Tenderloin part 1: Filet Mignon. So after watching an episode of Alton Brown’s Good Eats; I decided that I needed to try getting a bulk cut of tenderloin, cut up, and use the different meat cuts for various uses. And what better guinea pigs to test this out on than a few of my friends. Yesterday, I cut some fillet Mignon steaks and did a steak au poivre dish. Today, I took a different cut of the meat and made Philly Cheesesteaks.
This all starts at my local costco bulk foods shopping center. The meat is removed from the packaging and rinsed to remove the protein/water juice.
The membrane and the chain (side piece of meat attached to the tenderloin) is removed by hand. Next the silver skin is removed. The silver skin is utterly inedible, so using a boning knife, the strips of this elastic tissue is removed carefully.

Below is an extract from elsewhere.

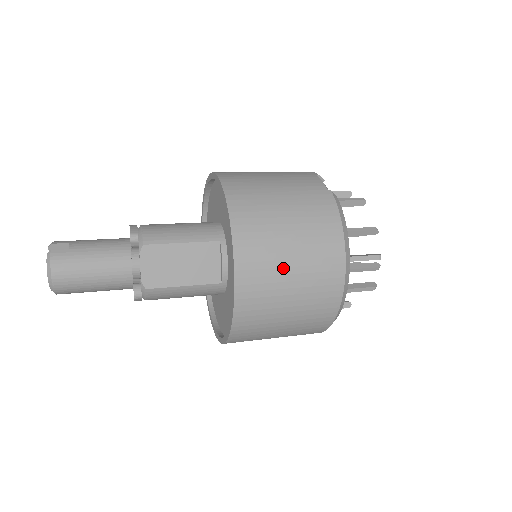
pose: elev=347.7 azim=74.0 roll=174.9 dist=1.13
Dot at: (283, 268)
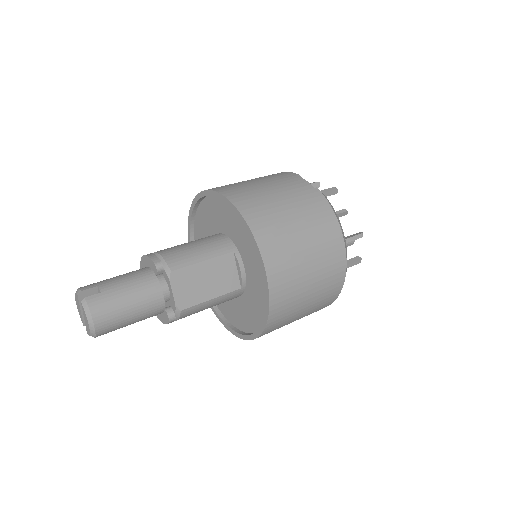
Dot at: (302, 264)
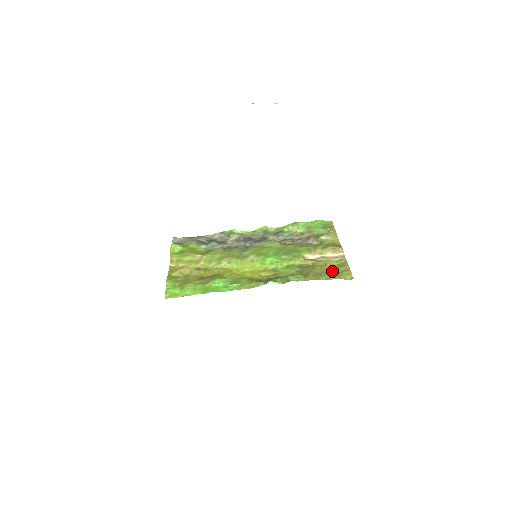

There is another section of the loin that can come off and makes for a separate chunk of meat on it’s own. Most of it can be removed by hand, but a little help from the boning knife will quickly separate it from the main strip of meat.

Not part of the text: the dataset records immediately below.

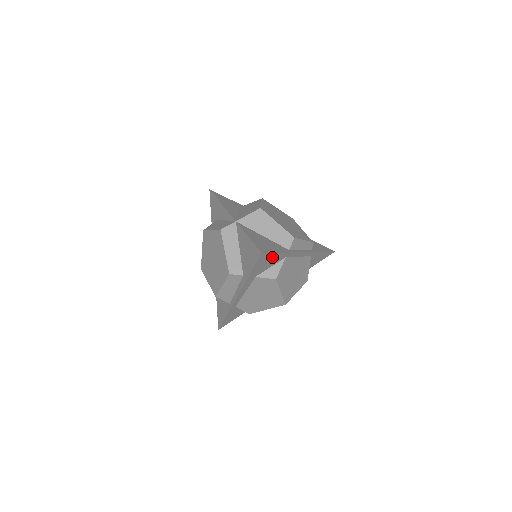
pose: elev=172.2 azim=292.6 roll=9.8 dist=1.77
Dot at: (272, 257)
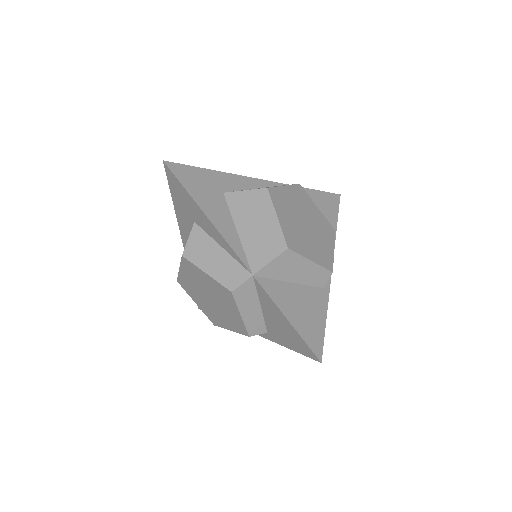
Dot at: occluded
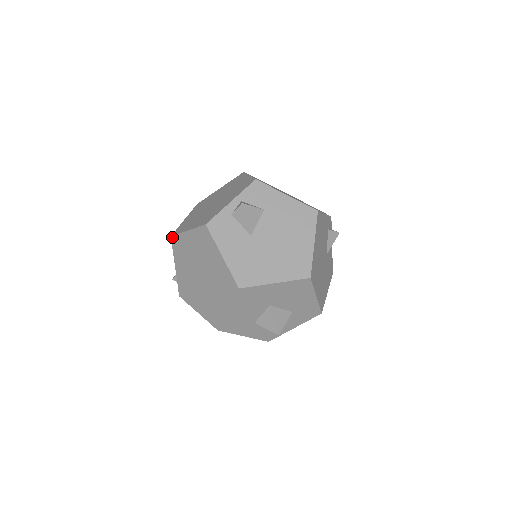
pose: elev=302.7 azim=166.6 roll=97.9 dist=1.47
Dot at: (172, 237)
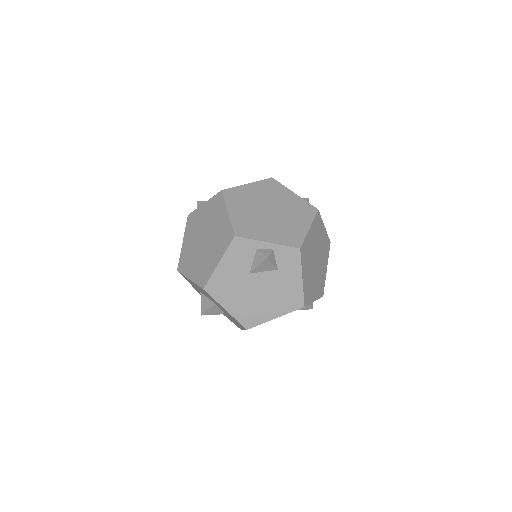
Dot at: (221, 192)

With everything cleaned off the tenderloin, one and a half inch steaks are cut. The first piece being a little narrow is cut at 3 inches then butterflied to make a one and a half inch steak. The rest of the steaks are cut.

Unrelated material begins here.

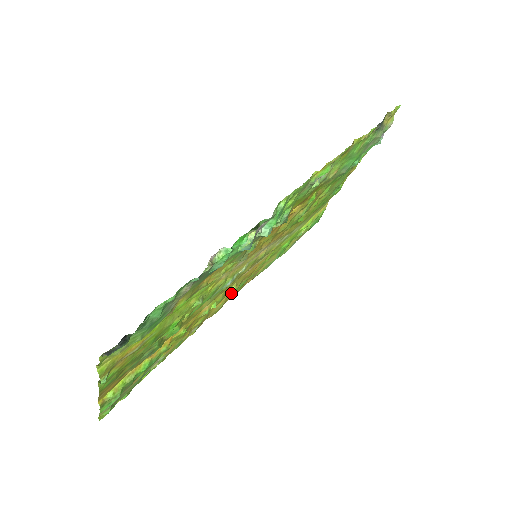
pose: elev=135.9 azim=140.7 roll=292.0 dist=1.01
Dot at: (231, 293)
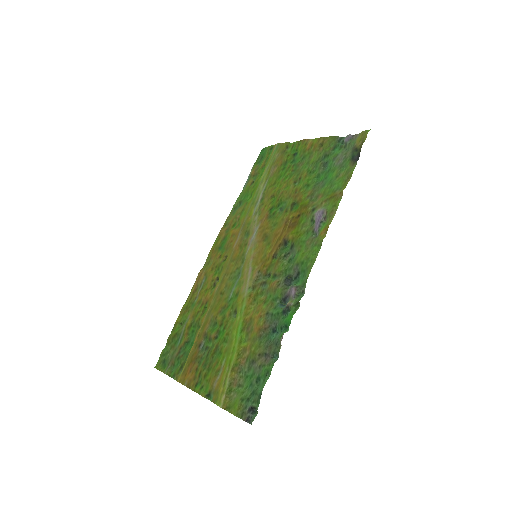
Dot at: (218, 253)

Whole peppercorns are smashed for a very coarse grinding of the peppercorns. The steaks are covered and placed on the skillet and grill. About 4 minutes on each side will produce a medium rare steak. Once cooked on both sides, they are placed in a dish and covered with foil to rest while I make the sauce.
The sauce starts with some brandy. The pan is heated back up and the grill turned back off once the pan is heated. Carefully pour the brandy in and then the vapor is ignited with a lighter. This will cause a rather large flame; so be very careful. Turn the stove back on and reduce the brandy sauce down.
Once the sauce has been reduced, add heavy whipping cream and simmer for another 5 to 6 minutes. With the sauce finished, the steaks are dipped and covered and the steaks are ready to serve.
Tenderloin part 2: The “Chain”. Now the chain part of the tenderloin was removed yesterday and this narrow piece of meat runs along the length of the tenderloin. There is a great deal of fat and connective tissues that need to be removed. The meat in this section is very tender so throwing it out is an utter waste. Best thing to do is to clean it up and find a use. The silver skin and fats are removed from the meat with a boning knife.
With the unedible parts removed, a sheet of plastic, or in this case, the ziplock bag I was using to store the meat is placed over the chunk of meat and with my meat hammer, the meat is flattened. Hitting from the center and applying the force outwards helps keep the meat in one thin sheet. This is done with the rest of the pieces and the pieces are thrown into a mixing bowl with some olive oil, fresh ground pepper, salt, and a spash of port wine.
The grill is heated up to medium high heat. A little bit of butter and some olive oil is placed onto the gril. Then the meat is thrown on to cook for about a minute or so on each side. The meat is very thin and will overcook very quickly, so take care. The meat is removed and placed in some heavy duty foil and wrapped up to rest before being cut up.
An onion is cut up and grilled. Some salt and pepper go to help season the grilled onions.
Once the onions are done, the meat has been given sufficient time to rest and is removed from the foil and cut.
This small piece of chain meat is enough to make 4 large Philly Cheesesteaks; and I still have two major pieces from the tenderloin to use.